[begin Data to process]

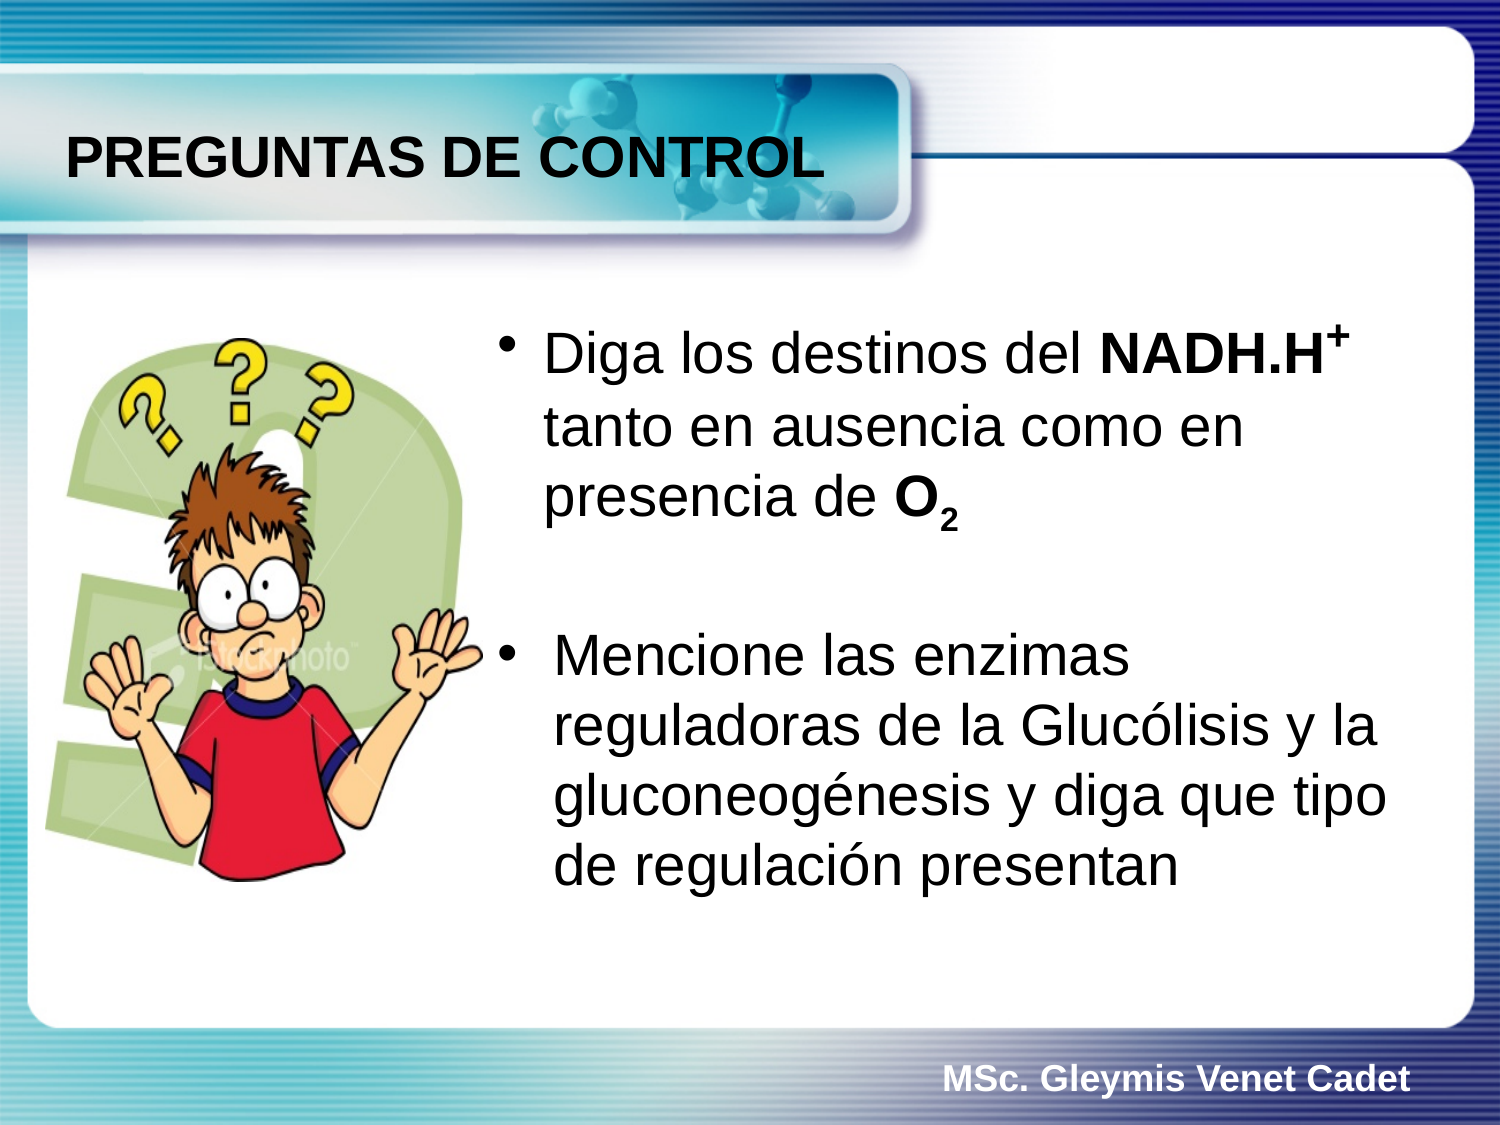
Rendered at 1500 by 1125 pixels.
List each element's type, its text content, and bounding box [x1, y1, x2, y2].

picture [0, 0, 1500, 1125]
text_box Diga los destinos del NADH.H+ tanto en ausencia como en presencia de O2 Mencione las enzimas reguladoras de la Glucólisis y la gluconeogénesis y diga que tipo de regulación presentan [482, 290, 1424, 905]
text_box MSc. Gleymis Venet Cadet [927, 1046, 1434, 1110]
title PREGUNTAS DE CONTROL [50, 107, 863, 200]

[end Data to process]

Write out every line of the data above again, substituting "enclosing rectangle" for "bounding box" and changing nothing else. Leave out the pictures.

Answer to this exercise |
Rendered at 1500 by 1125 pixels.
List each element's type, its text content, and enclosing rectangle [x1, y1, x2, y2].

picture [0, 0, 1500, 1125]
text_box Diga los destinos del NADH.H+ tanto en ausencia como en presencia de O2 Mencione las enzimas reguladoras de la Glucólisis y la gluconeogénesis y diga que tipo de regulación presentan [482, 290, 1424, 905]
text_box MSc. Gleymis Venet Cadet [927, 1046, 1434, 1110]
title PREGUNTAS DE CONTROL [50, 107, 863, 200]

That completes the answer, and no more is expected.